Qu’est-ce-que l’Évangile pour vous ?

Ce n’est ni un texte philosophique intéressant – il en existe de bien meilleurs – ni un livre de sagesse – Jésus, par exemple, ne parle jamais de la souffrance, alors qu’il y a tant de livres qui en font une analyse pertinente – ce n’est pas non plus un livre de règles de bonne conduite pour gagner le paradis – il n’y a pas une seule fois le mot « vertu ». Non, l’Évangile, c’est de la lave en fusion ! C’est le chemin, la vérité et la vie, c’est un texte qui révolutionne celui qui le lit.
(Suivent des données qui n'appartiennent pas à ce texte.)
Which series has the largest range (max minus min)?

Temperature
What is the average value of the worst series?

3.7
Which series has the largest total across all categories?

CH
Ça change le monde. On m’a souvent demandé si j’étais inquiet pour l’avenir de l’Église, en arguant du fait que les paroisses se vidaient. Non, je ne suis pas inquiet, car l’Église possède un trésor inoxydable : l’Évangile. Ce n’est pas un texte humain, gentillet, avec de bonnes petites paroles pour être gentil les uns avec les autres, faire un feu sur la plage, prendre une guitare et chanter « Il faut que tout le monde s’aime ». Ça n’a rien à voir avec tout ça. C’est un texte révolutionnaire, scandaleux, extrêmement dur : dur, parce que divin. Tout simplement parce qu’il représente quelque chose qui est au-delà de nous, auquel on ne pourra jamais se conformer parfaitement.
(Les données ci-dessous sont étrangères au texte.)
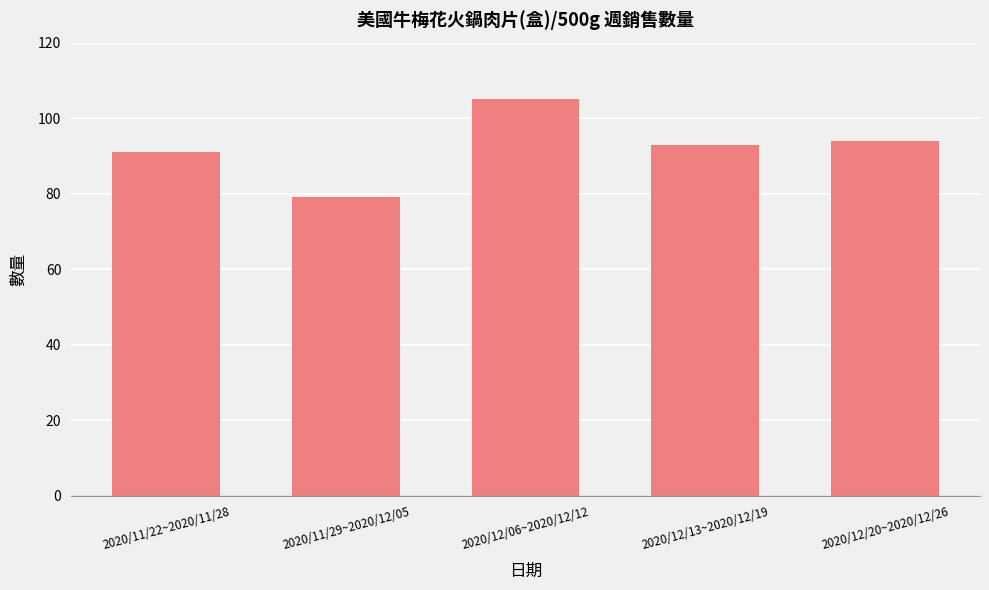

At which label does the data first exceed 93?

2020/12/06~2020/12/12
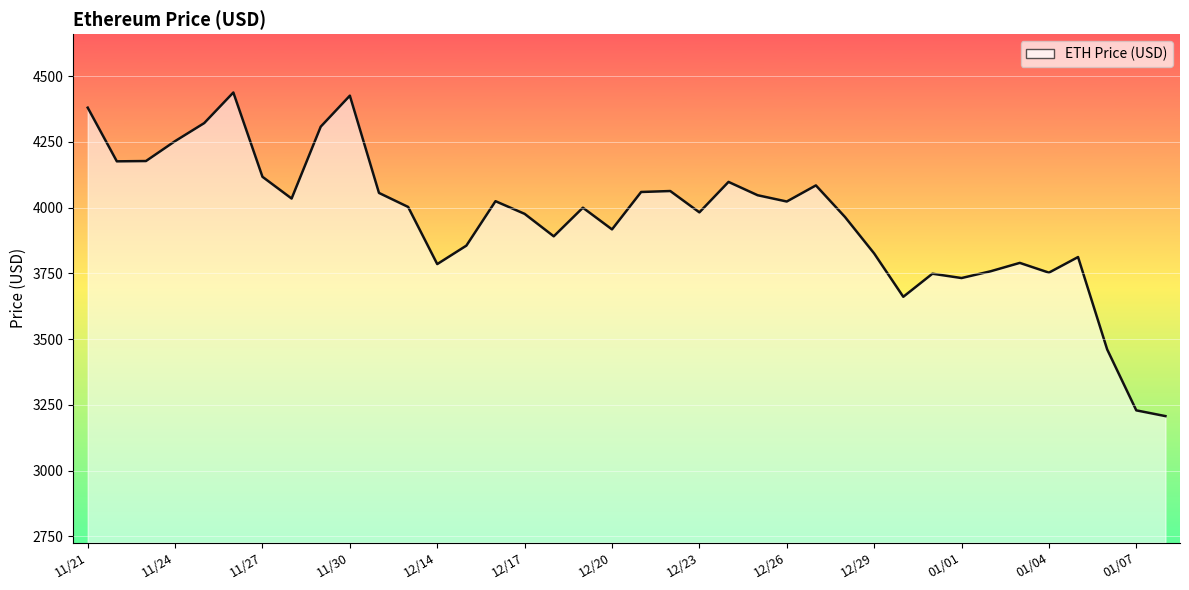

Count the number of categories in the chart.

38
« Aimez-vous les uns les autres »
La phrase « Aimez-vous les uns les autres », par exemple, qui peut paraître la plus facile à accepter et à mettre en oeuvre, et dont on se sert pour faire accepter le christianisme par des gens un peu remontés contre l’Église, est en réalité extrêmement difficile, exigeante, engageante, absolue ! Ce qui est formidable dans la venue de Jésus sur terre, c’est qu’il ne nous dit pas : « Les gars, vous êtes imparfaits,  vous y arriverez jamais ! Mourrez, on verra bien après si vous entrez au paradis ou pas ». Non, il nous dit : « La plus petite chose que vous ferez à un enfant, c’est à moi que vous l’aurez faite », et « la plus petite chose que vous aurez faite vous sera rendue ». Et ce, non pas pour accumuler des miles pour aller au paradis plus vite, mais parce qu’il sait que c’est nous que nous sauvons en faisant une bonne action. Prenons l’exemple du pardon.
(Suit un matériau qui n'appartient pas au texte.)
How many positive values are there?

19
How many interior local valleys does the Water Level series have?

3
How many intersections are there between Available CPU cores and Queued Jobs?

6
Dans le Notre Père, qui est la seule parole que Dieu nous ait donné en toutes lettres, une des phrases les plus importantes est « Pardonne-nous nos offenses comme nous pardonnons aussi à ceux qui nous ont offensés ». Le pardon est quelque chose de paradoxal, car on a l’impression, quand on pardonne, qu’on est vraiment très magnanime, qu’on est un bon gars, quelqu’un de bien : « Allez, je suis sympa, tu m’as fait une crasse mais je te pardonne ». En réalité, c’est soi-même que l’on sert, c’est à soi qu’on fait du bien en pardonnant à l’autre.

Mais au fait, Thierry Bizot, qui est Jésus pour vous ?

On dit souvent « Dieu est amour ». Moi je préfère la formule : « Dieu, c’est l’amour ». Quand quelqu’un me demande : « C’est quoi, Dieu ? », je réponds : « C’est simple, c’est quelque chose que tu connais très bien, c’est l’amour ! Tu sais d’où te vient l’amour ? Pourquoi aimes-tu les chevaux, la mer, le chocolat ? Les brunes plutôt que les blondes ? Pourquoi tu aimes ta mère comme tu l’aimes, alors que ton frère l’aime différemment ? Tu pourrais l’expliquer ? Et peux-tu t’enorgueillir d’aimer ? Non. L’amour est un mystère. » Mais c’est un mystère qu’on connaît très bien. On ne se pose jamais la question de savoir d’où vient notre amour. L’amour est un cadeau qu’on empoche comme si c’était normal. En réalité, c’est un miracle.